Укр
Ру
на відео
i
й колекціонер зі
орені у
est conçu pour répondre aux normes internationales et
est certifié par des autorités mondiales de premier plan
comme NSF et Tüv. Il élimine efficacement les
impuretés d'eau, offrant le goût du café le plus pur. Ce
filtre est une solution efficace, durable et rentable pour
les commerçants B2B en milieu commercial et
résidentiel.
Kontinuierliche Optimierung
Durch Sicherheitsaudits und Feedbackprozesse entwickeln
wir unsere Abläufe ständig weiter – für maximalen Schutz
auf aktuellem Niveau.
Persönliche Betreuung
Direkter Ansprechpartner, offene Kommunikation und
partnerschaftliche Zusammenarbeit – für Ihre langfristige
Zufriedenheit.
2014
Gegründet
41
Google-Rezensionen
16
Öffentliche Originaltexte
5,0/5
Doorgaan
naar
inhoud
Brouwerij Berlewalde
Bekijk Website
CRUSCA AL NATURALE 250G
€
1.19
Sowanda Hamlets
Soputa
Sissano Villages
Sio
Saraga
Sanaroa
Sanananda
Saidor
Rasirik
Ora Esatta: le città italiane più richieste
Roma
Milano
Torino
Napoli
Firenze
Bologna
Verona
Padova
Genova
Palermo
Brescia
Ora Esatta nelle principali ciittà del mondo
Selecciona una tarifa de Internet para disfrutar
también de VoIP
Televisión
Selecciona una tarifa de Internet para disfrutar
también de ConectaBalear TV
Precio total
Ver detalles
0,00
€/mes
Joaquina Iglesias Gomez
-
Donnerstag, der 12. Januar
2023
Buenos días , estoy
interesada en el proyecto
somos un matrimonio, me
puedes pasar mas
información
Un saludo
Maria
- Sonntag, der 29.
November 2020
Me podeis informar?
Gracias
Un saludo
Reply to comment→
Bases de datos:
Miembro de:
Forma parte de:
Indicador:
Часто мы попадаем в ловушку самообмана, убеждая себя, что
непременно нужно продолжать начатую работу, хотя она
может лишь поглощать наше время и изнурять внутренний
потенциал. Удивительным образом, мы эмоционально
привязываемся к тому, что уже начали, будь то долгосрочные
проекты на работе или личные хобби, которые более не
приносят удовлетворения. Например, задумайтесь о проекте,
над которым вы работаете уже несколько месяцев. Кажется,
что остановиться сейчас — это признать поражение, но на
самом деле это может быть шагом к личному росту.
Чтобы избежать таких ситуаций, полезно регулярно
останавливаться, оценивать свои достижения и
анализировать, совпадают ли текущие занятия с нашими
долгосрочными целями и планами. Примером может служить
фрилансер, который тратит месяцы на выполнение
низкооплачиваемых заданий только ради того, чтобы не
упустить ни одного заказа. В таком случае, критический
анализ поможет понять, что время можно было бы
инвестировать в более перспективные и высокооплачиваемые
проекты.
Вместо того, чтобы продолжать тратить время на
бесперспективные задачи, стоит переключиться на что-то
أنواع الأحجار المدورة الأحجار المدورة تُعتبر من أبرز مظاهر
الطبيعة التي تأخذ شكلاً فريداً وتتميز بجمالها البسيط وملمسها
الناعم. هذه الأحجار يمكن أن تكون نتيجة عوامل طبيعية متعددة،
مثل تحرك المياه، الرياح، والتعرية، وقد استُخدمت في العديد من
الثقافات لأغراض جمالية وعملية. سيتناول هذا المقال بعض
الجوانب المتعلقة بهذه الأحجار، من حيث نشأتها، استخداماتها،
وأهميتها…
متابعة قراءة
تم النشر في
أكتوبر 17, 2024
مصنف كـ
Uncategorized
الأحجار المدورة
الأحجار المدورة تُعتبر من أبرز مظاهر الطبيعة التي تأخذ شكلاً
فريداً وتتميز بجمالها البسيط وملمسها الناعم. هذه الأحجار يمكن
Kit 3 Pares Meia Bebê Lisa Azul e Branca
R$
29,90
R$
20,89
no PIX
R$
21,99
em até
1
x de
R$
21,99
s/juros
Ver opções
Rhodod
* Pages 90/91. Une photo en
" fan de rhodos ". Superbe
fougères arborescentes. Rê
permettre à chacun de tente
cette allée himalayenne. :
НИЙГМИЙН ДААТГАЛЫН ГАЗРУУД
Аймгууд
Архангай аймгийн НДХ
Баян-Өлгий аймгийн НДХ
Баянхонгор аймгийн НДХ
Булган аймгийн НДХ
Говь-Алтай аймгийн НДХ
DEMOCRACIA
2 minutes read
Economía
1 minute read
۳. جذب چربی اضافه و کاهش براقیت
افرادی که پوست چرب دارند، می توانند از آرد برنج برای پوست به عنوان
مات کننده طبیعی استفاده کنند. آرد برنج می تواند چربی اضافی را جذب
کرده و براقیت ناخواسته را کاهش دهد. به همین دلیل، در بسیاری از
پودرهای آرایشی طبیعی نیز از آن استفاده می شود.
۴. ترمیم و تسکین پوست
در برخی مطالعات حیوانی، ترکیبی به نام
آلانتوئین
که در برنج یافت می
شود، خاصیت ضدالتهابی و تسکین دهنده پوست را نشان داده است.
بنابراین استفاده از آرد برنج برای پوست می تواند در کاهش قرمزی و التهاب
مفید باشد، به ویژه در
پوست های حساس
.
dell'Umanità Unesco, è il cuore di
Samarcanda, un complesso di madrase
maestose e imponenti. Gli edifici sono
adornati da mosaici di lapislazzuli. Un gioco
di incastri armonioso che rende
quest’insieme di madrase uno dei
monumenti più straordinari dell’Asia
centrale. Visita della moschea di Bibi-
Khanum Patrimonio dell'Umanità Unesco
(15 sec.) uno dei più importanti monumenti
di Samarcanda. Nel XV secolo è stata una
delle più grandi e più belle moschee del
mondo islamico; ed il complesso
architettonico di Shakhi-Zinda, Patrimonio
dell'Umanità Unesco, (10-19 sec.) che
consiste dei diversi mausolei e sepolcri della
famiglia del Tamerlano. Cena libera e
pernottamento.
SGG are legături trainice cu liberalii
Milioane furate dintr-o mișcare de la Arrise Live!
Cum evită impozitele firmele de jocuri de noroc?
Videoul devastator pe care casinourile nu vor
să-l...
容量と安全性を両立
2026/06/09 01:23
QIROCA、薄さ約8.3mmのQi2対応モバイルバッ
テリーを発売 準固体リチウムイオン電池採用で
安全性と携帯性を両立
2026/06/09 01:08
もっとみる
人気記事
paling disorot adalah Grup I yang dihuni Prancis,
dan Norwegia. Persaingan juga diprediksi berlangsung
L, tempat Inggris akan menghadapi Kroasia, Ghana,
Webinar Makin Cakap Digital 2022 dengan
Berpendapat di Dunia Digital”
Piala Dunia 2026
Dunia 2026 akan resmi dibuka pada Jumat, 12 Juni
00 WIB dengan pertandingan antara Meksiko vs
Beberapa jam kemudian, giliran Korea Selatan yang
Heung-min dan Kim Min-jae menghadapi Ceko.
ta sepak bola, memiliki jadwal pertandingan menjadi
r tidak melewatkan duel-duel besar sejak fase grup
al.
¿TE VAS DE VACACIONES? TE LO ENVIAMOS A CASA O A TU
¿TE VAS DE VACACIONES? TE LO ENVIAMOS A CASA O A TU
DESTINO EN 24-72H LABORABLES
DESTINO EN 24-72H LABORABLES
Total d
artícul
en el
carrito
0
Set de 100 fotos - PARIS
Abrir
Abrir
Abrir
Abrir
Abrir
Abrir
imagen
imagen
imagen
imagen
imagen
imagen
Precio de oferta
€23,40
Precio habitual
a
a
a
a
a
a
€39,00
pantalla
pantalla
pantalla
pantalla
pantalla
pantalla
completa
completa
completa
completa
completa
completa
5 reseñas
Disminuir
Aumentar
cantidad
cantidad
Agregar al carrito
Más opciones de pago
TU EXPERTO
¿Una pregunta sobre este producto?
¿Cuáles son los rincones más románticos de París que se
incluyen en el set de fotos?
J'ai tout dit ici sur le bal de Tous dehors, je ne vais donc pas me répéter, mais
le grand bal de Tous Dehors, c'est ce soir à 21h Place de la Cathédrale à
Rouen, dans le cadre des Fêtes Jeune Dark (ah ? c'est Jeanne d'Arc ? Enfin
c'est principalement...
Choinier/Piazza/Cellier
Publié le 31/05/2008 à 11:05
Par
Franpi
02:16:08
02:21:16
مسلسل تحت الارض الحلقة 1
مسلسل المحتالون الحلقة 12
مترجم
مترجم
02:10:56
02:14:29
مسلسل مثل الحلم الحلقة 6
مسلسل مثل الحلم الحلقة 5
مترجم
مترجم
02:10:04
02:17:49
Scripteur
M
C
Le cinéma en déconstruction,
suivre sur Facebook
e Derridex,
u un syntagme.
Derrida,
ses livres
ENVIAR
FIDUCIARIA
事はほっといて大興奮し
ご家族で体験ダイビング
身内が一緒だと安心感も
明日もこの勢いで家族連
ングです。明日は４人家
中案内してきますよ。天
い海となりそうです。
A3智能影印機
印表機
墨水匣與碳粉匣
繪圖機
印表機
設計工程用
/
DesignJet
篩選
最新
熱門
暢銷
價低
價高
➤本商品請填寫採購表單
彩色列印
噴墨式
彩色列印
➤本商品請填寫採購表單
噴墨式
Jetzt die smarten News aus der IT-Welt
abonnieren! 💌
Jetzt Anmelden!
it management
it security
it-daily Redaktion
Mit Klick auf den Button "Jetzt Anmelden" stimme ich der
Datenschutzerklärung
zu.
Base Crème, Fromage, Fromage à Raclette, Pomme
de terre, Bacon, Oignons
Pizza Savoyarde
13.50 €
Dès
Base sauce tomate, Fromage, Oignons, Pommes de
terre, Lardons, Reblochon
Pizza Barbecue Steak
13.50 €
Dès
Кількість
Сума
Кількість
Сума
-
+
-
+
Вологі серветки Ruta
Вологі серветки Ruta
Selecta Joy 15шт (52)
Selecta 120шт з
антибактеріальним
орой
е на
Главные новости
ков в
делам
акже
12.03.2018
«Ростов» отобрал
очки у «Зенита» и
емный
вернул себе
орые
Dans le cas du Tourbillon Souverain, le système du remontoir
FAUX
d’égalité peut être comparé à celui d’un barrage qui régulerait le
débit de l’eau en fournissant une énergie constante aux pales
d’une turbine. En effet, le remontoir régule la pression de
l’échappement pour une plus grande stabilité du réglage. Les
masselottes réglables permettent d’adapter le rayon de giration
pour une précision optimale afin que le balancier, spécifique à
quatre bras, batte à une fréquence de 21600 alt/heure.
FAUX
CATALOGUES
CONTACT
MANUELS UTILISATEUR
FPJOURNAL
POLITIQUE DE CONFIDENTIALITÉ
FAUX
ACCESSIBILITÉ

__What is needed__: Whenever the word "продолжать" appears in a line of the listing, copy out that line.

__Solution for this problem__:
непременно нужно продолжать начатую работу, хотя она
Вместо того, чтобы продолжать тратить время на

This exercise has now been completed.